11 Sets Of Classified Documents Taken From Mar-a-Lago In Raid


According to a new report from The Wall Street Journal, FBI agents participating in the raid of former President Donald Trump’s southern Florida property known as Mar-a-Lago earlier this week recovered a wide variety of classified documents.

The report identifies “11 sets of classified documents, including some marked as top secret and meant to be only available in special government facilities.” Overall, agents gathered around 20 boxes of items. The collection of items taken from the property also included photographs, a handwritten note, and the executive grant of clemency for longtime Trump ally Roger Stone, according to presently available info. Then-President Trump issued that grant in the final stages of his tenure. Info about the French president was also recovered from the property, although the precise nature of that information is unconfirmed. A previous report from The Washington Post revealing federal agents were after nuclear documents Trump was suspected of potentially harboring at the property noted it was unclear whether the documents related to weapons held by the U.S. or another country.
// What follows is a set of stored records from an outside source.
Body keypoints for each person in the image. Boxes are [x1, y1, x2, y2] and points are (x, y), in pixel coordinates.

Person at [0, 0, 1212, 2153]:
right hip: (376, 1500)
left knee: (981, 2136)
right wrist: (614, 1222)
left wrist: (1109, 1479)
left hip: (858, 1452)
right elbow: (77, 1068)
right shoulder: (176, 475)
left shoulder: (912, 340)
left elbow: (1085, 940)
Previously, signals intelligence — meaning intercepted electronic communications — was among the 15 boxes of Trump administration records recovered from Mar-a-Lago in January. Classified information was also found among those records, according to the National Archives, and that U.S. record-keeping agency referred the matter to the Justice Department for further investigation. The department started a grand jury investigation into the situation, which — through a months-long course of interactions with the Trump team that evidently included another recovery of classified documents from Mar-a-Lago back in June — led to the FBI raid earlier this week. The June circumstances involved a group of high-ranking Justice Department officials showing up at Mar-a-Lago, where Trump briefly met them and the team was delivered government documents from Trump’s lawyers.
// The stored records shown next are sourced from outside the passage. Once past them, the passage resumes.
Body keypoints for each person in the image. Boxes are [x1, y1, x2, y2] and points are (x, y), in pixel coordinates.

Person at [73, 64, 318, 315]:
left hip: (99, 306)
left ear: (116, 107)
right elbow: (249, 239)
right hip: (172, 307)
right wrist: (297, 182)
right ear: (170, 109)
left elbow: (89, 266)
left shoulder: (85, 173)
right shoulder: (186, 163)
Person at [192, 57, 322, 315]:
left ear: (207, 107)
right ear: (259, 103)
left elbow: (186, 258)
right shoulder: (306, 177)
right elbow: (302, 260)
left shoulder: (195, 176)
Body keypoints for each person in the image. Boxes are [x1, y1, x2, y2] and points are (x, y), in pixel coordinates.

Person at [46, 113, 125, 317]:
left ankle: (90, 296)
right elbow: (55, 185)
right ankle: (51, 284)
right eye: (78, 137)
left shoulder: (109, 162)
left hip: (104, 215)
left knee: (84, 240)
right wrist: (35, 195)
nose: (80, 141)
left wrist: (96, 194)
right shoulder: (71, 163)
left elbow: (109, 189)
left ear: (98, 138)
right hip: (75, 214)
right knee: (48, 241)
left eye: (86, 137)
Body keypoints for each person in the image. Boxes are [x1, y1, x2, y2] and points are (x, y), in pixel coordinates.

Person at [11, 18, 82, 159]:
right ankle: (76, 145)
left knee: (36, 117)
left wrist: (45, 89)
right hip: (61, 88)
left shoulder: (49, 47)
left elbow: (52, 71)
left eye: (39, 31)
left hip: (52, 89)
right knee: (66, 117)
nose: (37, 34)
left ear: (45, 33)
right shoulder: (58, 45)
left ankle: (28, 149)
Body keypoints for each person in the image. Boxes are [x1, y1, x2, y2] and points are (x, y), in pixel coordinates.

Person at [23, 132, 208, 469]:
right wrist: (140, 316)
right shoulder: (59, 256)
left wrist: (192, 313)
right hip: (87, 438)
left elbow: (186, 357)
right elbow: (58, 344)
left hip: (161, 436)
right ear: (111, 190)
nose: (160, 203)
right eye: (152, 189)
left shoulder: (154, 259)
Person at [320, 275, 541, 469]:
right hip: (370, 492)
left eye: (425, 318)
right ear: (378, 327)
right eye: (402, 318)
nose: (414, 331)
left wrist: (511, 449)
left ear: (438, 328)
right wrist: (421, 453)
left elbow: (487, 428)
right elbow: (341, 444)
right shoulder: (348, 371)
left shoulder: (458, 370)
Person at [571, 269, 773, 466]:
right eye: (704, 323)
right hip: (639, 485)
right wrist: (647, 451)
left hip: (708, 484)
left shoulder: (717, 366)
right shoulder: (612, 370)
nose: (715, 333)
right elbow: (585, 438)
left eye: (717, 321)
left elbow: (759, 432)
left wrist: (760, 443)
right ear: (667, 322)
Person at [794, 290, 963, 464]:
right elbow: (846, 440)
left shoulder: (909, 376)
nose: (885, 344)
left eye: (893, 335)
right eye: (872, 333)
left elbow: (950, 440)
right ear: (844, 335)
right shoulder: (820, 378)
The Wall Street Journal evidently obtained access to the official list of items taken from Trump’s property earlier this week. The list outlines a total of eleven sets of highly sensitive government documents of a variety of specific descriptions. That list includes one set of “Various classified/TS/SCI documents,” four sets of top secret documents, three collections of secret documents, and three groupings of confidential documents. “TS” refers to “top secret,” and “SCI” refers to “sensitive compartmented information.” The argument’s emerged from Trump’s corner that docs taken to Mar-a-Lago at the close of Trump’s presidency were declassified, something Trump would’ve had the power to do as president, but the Journal notes he can’t just wave a magic wand to make it happen. There’s a specific, legal process for declassification. With Trump’s apparent difficulty reconciling his impressions of what he’s doing and required legal processes, it’s unclear the required declassification steps were launched.
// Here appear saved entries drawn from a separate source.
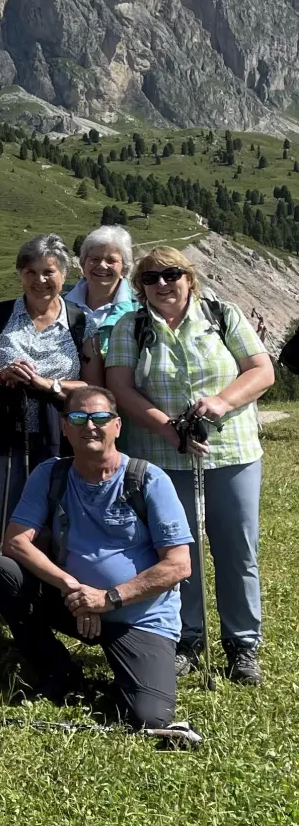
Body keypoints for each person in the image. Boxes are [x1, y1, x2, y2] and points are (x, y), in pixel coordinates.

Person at [107, 247, 273, 685]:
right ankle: (186, 639)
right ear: (140, 287)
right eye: (150, 278)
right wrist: (166, 428)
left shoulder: (223, 315)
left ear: (189, 278)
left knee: (237, 549)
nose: (162, 284)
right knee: (179, 550)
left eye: (172, 274)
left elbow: (261, 371)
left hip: (231, 452)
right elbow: (119, 387)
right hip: (161, 457)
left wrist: (222, 402)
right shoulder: (131, 326)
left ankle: (243, 645)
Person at [0, 387, 193, 729]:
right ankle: (59, 672)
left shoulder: (149, 480)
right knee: (2, 571)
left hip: (138, 617)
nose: (90, 426)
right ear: (64, 427)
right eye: (79, 418)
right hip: (74, 603)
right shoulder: (50, 474)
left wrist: (107, 599)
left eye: (100, 418)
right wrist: (72, 587)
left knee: (148, 718)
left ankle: (126, 683)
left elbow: (178, 565)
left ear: (117, 426)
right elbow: (16, 542)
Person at [0, 234, 90, 569]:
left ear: (64, 274)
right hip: (0, 435)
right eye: (30, 271)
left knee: (53, 519)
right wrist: (1, 374)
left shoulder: (80, 321)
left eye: (48, 271)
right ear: (20, 273)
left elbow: (92, 388)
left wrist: (46, 384)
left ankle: (46, 590)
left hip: (60, 438)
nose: (39, 280)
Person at [66, 224, 138, 365]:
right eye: (95, 259)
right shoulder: (58, 306)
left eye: (111, 261)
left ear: (124, 268)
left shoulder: (138, 312)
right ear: (83, 264)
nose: (102, 265)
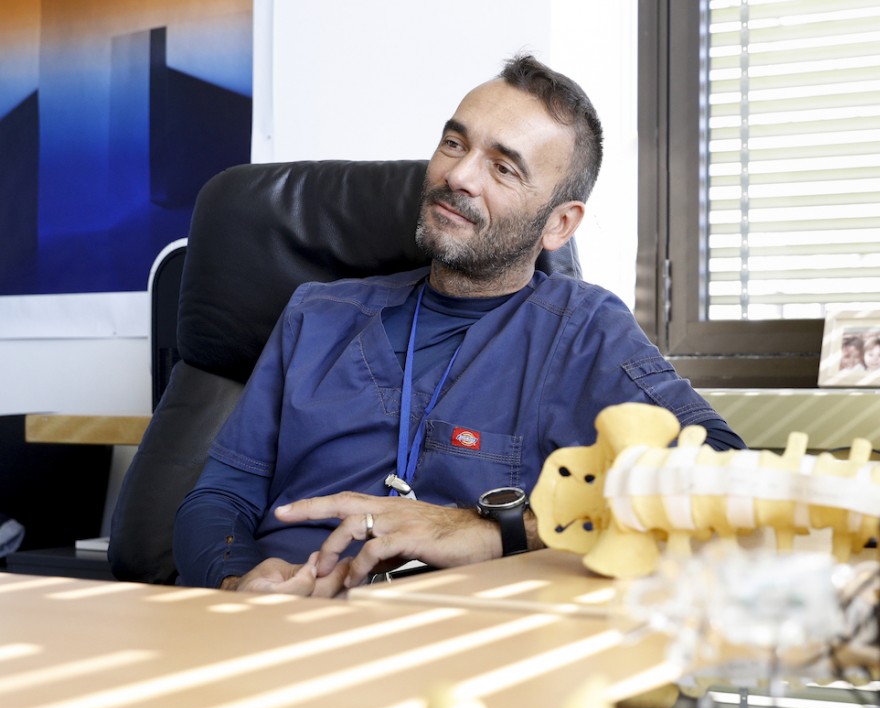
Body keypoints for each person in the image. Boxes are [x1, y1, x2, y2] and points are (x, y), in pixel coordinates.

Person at [173, 54, 744, 596]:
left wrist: (495, 530)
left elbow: (723, 474)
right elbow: (219, 497)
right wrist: (237, 583)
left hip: (454, 643)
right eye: (454, 143)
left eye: (502, 167)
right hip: (280, 625)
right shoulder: (317, 314)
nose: (459, 175)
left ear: (559, 224)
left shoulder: (583, 330)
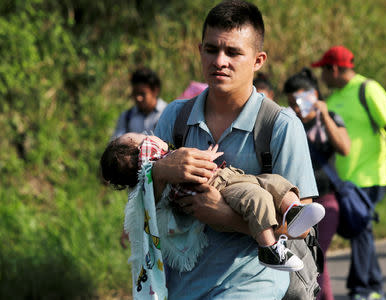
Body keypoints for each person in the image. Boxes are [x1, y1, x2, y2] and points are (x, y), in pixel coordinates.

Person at [150, 1, 320, 299]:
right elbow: (143, 202)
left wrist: (226, 217)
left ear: (258, 60)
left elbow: (301, 227)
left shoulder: (279, 125)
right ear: (199, 50)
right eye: (212, 49)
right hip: (179, 285)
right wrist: (163, 171)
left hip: (253, 284)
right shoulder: (175, 118)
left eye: (233, 52)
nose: (220, 60)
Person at [100, 132, 325, 272]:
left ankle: (293, 212)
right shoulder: (159, 162)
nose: (149, 135)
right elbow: (163, 157)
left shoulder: (165, 163)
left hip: (231, 176)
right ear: (142, 152)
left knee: (273, 182)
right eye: (141, 136)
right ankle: (269, 248)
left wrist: (204, 157)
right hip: (222, 187)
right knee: (258, 198)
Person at [311, 45, 386, 300]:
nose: (322, 76)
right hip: (343, 181)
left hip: (371, 177)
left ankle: (364, 289)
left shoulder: (368, 89)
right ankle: (371, 287)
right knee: (360, 230)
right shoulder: (331, 99)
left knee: (362, 229)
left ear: (334, 69)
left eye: (324, 70)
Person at [283, 67, 351, 300]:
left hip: (325, 200)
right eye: (291, 103)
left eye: (300, 100)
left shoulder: (329, 119)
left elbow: (344, 148)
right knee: (308, 256)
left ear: (313, 96)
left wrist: (324, 114)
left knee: (316, 254)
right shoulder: (289, 124)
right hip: (298, 204)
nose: (297, 108)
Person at [113, 67, 167, 138]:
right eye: (135, 93)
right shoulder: (126, 117)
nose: (138, 98)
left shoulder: (167, 114)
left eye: (142, 94)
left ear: (155, 91)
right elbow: (116, 143)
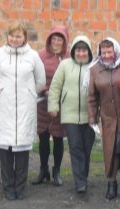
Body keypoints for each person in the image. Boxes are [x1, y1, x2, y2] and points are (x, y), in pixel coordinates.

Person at [0, 22, 46, 200]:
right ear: (7, 36)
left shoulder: (33, 56)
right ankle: (8, 187)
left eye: (19, 36)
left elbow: (40, 81)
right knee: (5, 149)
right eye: (12, 36)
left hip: (24, 107)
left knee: (22, 149)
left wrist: (29, 93)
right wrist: (1, 91)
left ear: (24, 38)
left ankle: (20, 187)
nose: (15, 39)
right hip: (4, 106)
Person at [87, 37, 120, 200]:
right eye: (104, 51)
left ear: (116, 49)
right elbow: (92, 96)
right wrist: (92, 118)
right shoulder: (94, 69)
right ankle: (112, 182)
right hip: (107, 117)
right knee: (111, 150)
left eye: (110, 51)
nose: (107, 55)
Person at [48, 35, 94, 194]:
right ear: (74, 50)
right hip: (70, 114)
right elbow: (55, 86)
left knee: (87, 148)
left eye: (84, 50)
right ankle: (80, 181)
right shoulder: (65, 65)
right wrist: (53, 105)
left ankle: (84, 176)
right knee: (75, 147)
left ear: (89, 51)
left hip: (90, 115)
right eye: (79, 50)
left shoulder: (94, 66)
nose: (81, 53)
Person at [32, 25, 69, 187]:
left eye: (59, 39)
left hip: (61, 105)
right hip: (42, 103)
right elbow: (35, 77)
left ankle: (57, 171)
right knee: (43, 138)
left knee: (58, 138)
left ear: (64, 41)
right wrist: (45, 91)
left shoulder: (69, 57)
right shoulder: (40, 56)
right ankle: (43, 169)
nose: (56, 42)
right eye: (53, 39)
The warrant, which the Journal also accessed, indicates agents at Mar-a-Lago this week restricted their search to areas used by the former president. Guest rooms at the resort weren’t included among locations to examine. According to the Journal, Trump’s team currently doesn’t possess the affidavit outlining arguments establishing the background for the search. Reporting from Fox journalist Jacqui Heinrich suggests circumstances point to a Secret Service agent helping authorities make the required finding of probable cause before conducting the search. As she reported from a law enforcement source, authorities would’ve needed an establishment that a specifically sought item “is at that specific location at that precise moment,” and where else would authorities have obtained on-the-ground info about docs at Trump’s property? From the GOP sycophants often circling him? Wiretapping was also theoretically possible, but there’s no indication of it.